Responsibility and accountability

Chief Data Officer 

Chief Data Officer 

Accountable for: 

(a) management of data breaches;

(b) implementation of a Data Breach Response Plan for management of the response to data breaches; and

(c) overseeing compliance with privacy and data protection legislation relevant to data breaches.

Responsible for: 

(a) coordination and communication efforts during data breaches; 

(b) ensuring required notifications are made to regulators and impacted individuals, in accordance with the Data Breach Response Plan;

(c) implementing data breach risk mitigation, rapid response and recovery strategies to uphold data security and compliance; 

(d) ensuring adherence to the Data Breach Response Plan during data breach responses;

(e) appointing Data Custodians and ensuring their awareness of data breach responsibilities; and

(f) driving strategic decisions and continuous improvement for data breach management.

Data Custodian 

Heads of Departments (appointed by CDO)

Responsible for: (within their data domain)

(a) raising awareness for timely reporting of data breaches;

(b) leading immediate response and remediation actions for data breaches; and

(c) monitoring and managing data security and integrity within data domain, identifying and addressing risks.

Business System Owner 

In accordance with the ICT Security - Operational Policy

Responsible for: 

(a) ensuring business systems are secure to protect against data breaches; and

(b) overseeing implementation of technical safeguards and recovery processes post-incident.

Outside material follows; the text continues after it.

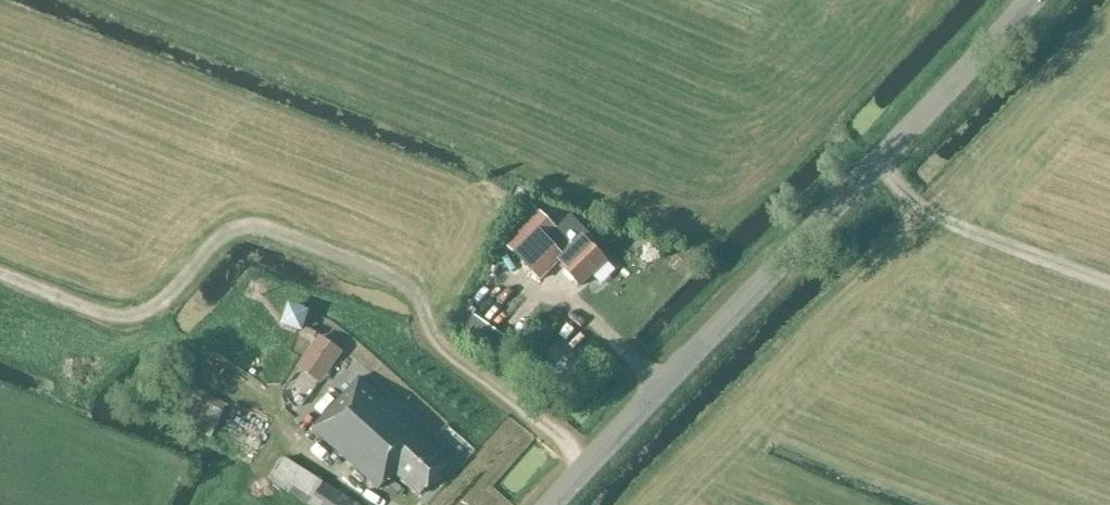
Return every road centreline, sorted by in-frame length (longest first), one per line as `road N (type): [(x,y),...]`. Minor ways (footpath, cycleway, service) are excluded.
road 1 (tertiary): [(550,504),(1018,0)]
road 2 (track): [(1109,283),(925,212),(876,154)]

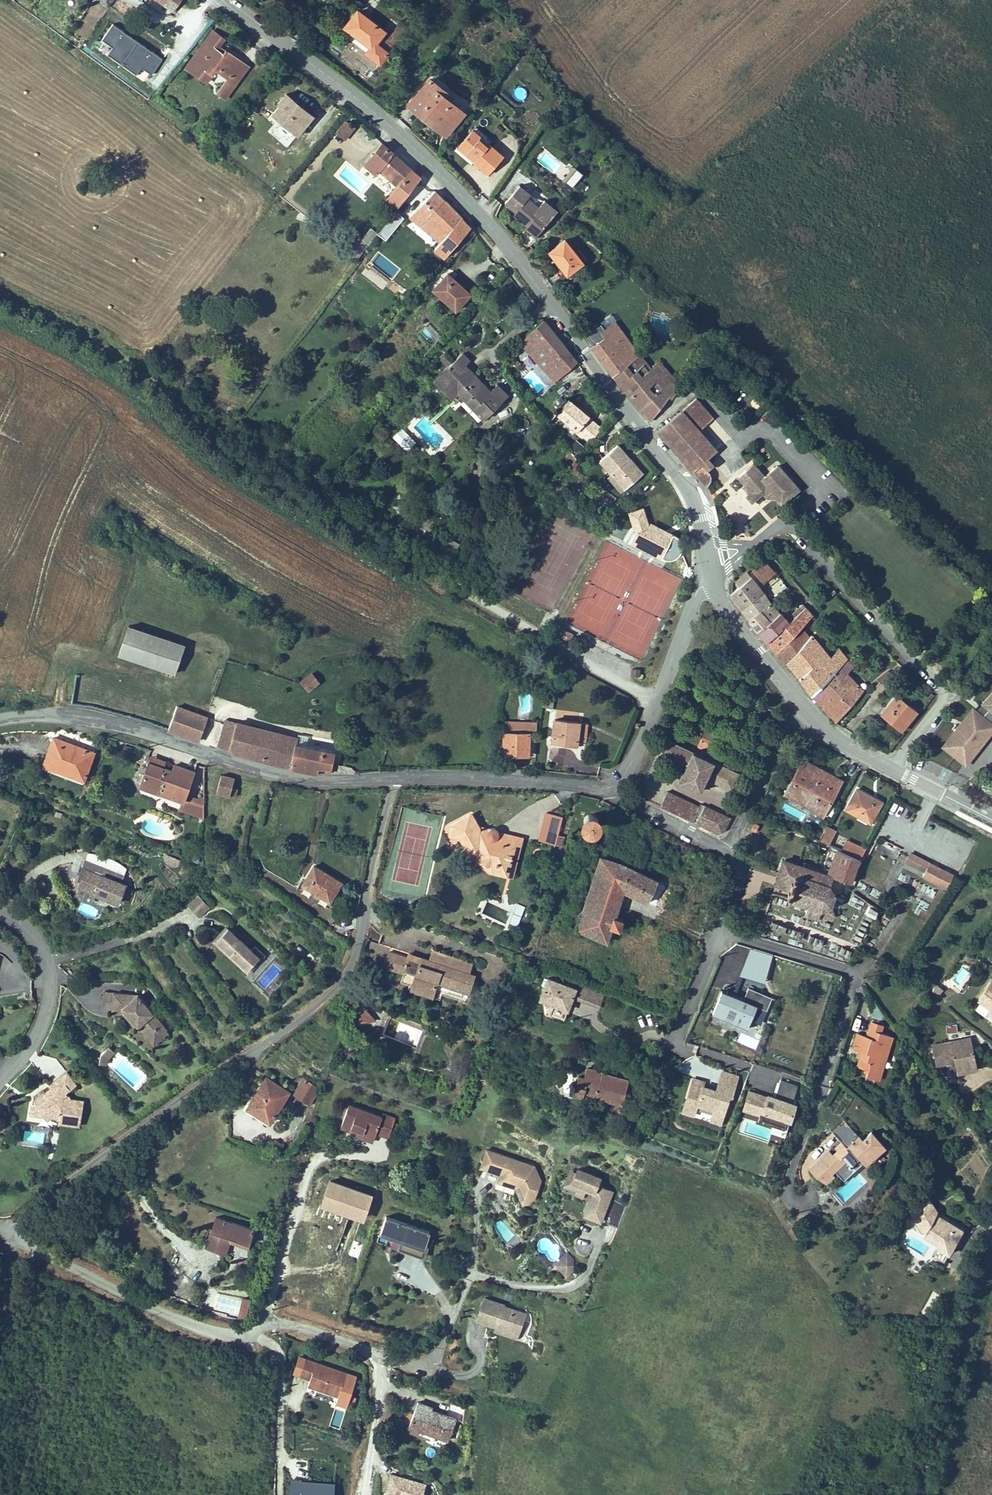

Data Subject Matter Expert 

Staff based on specific expertise-criteria relative to a data asset 

Responsible for:  

(a) providing expertise on assessing the impact of a data breach; and

(b) recommending containment and corrective measures.

Data User 

All University staff and/or groups and individuals that create or use data 

Responsible for:  

(a) following protocols for breach detection and reporting; 

(b) adhering to these procedures; and

(c) upholding the university's overall data security measures.